"Siz gidin sınıfa ben birazdan geliyorum."

Efe önce bana bakıp ardından da Doruk'a baktı.
Lütfen karşı çıkma Efe lütfen.

"Fazla gecikme."
dediğinde ellerimi sevinçle çırpıp Efe'nin yanağına öpücük kondurdum.

Onlar sınıfa giderken ben de Doruk'un yanına gittim.

Bütün kızlar ona hayranlıkla bakarken ben onun yanına gidince hepsi kıskanarak bize baktılar.

"Günaydın."
dedim sevimli gözükmeye çalışarak.

"Ne oldu?"
diyerek karşılık verdi en odunsu haliyle.

"Bir şey olmadı Doruk.Sadece günaydın demek istedim."

"Pekala. O zaman sanada günaydın."

"Sabah erkenden gitmişsin."

"Fazla uyumam bilirsin."

Bu yüzden mi yani? Bu yüzden mi erkenden kalkıp gittin.

"Ayrıca babanlara yakalanmak istemezsin diye düşündüm."

Aldığım cevap hoşuma gidince yüzüme istemsiz bir gülümseme ekledim.
Ay tontişim benim ya. Beni düşündüğü için erkenden gitmiş.

Doruk ona tontişim dediğimi duysa beni boğarak öldürür sanırım.

"Burda dikilecek miyiz yoksa sınıfa mı gitmek istersin?"

Vereceğim cevabı beklemeden yürümeye başladı.Benden peşinden koşturuyordum tabi bu sırada.

Karşıdan gelen Akın'ı gördüğümde olay çıkmaması için içimden dua ediyordum.

Akın yanıma gelip konuşmaya başladığında Doruk'un ters ters baktığını gördüm.

"Günaydın Günce."

"Günaydın."

"Şey biraz konuşabilir miyiz?"

Ben cevap vermeden Doruk lafa karıştı.

"Ne söyleyeceksen yanımda söyle."

"Günce'ye sordum ben. Karışmazsan sevinirim."

"Ahaha. Bak ne diyeceğim. Günce'yle ilgili her şeye karışırım. Neden biliyor musun?Çünkü o benim."

Ha? Ne dedin sen Doruk? Ben seninim öyle mi? Acaba sen de benim misin?

"Madem Günce'yi bu kadar umursuyorsun o zaman neden onu bırakıp gittin?"

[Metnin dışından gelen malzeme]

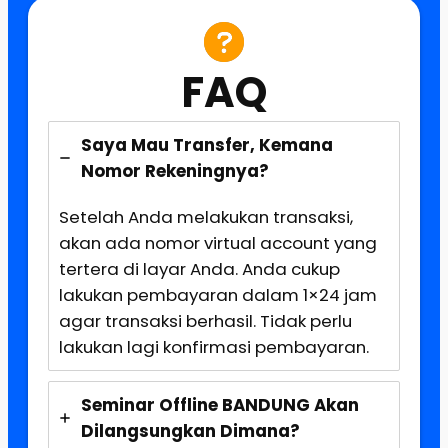
FAQ
Saya Mau Transfer, Kemana
Nomor Rekeningnya?
Setelah Anda melakukan transaksi,
akan ada nomor virtual account yang
tertera di layar Anda. Anda cukup
lakukan pembayaran dalam 1×24 jam
agar transaksi berhasil. Tidak perlu
lakukan lagi konfirmasi pembayaran.
Seminar Offline BANDUNG Akan
Dilangsungkan Dimana?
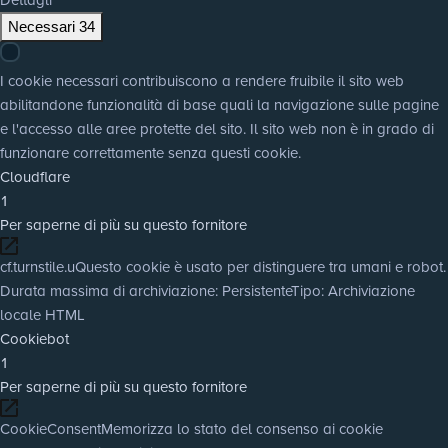
Necessari
34
I cookie necessari contribuiscono a rendere fruibile il sito web
abilitandone funzionalità di base quali la navigazione sulle pagine
e l'accesso alle aree protette del sito. Il sito web non è in grado di
funzionare correttamente senza questi cookie.
Cloudflare
1
Per saperne di più su questo fornitore
cf.turnstile.u
Questo cookie è usato per distinguere tra umani e robot.
Durata massima di archiviazione
: Persistente
Tipo
: Archiviazione
locale HTML
Cookiebot
1
Per saperne di più su questo fornitore
CookieConsent
Memorizza lo stato del consenso ai cookie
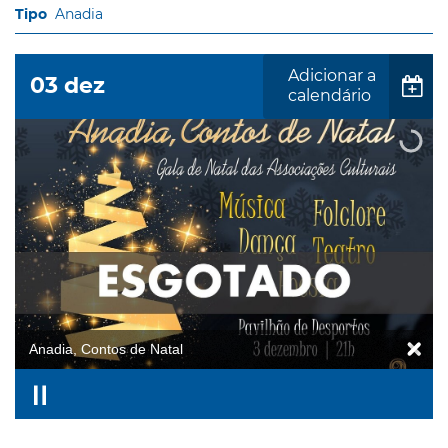
Anadia
Adicionar a
03
dez
calendário
Anadia, Contos de Natal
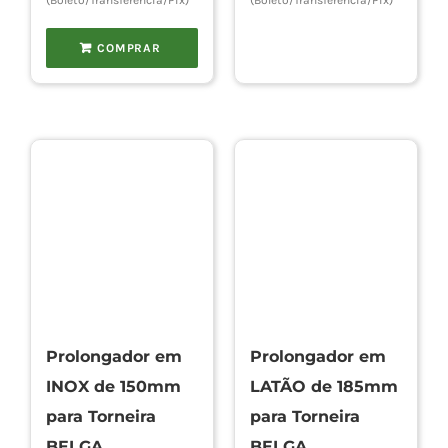
(Boleto/Transferência/Pix)
(Boleto/Transferência/Pix)
COMPRAR
Prolongador em
Prolongador em
INOX de 150mm
LATÃO de 185mm
para Torneira
para Torneira
BELGA
BELGA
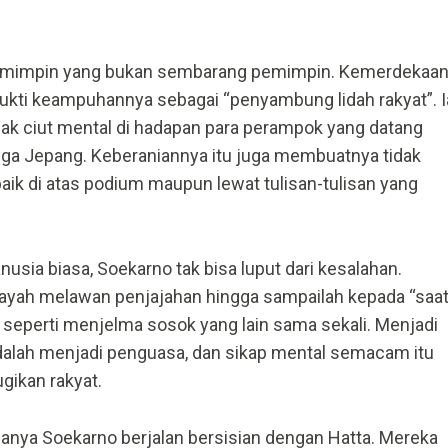
emimpin yang bukan sembarang pemimpin. Kemerdekaa
 bukti keampuhannya sebagai “penyambung lidah rakyat”. I
idak ciut mental di hadapan para perampok yang datang
juga Jepang. Keberaniannya itu juga membuatnya tidak
baik di atas podium maupun lewat tulisan-tulisan yang
sia biasa, Soekarno tak bisa luput dari kesalahan.
ayah melawan penjajahan hingga sampailah kepada “saa
a seperti menjelma sosok yang lain sama sekali. Menjadi
dalah menjadi penguasa, dan sikap mental semacam itu
ugikan rakyat.
anya Soekarno berjalan bersisian dengan Hatta. Mereka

Aferim Akın. Güzel soru. Hadi bunada cevap versene Doruk.

"Seni ilgilendirmeyen şeylere burnunu sokma. Yoksa-"

"Yoksa ne?"

"Ne olacağını görmek ister misin?"

Biraz daha sessiz kalırsam kesin kavga çıkar düşüncesiyle hemen ortaya atladım.

"İkinizde biraz sakin olur musunuz?"

"Bu herif sana sulanırken olamam."

Ooo Doruk'tan beklemediğim bir cevap oldu doğrusu.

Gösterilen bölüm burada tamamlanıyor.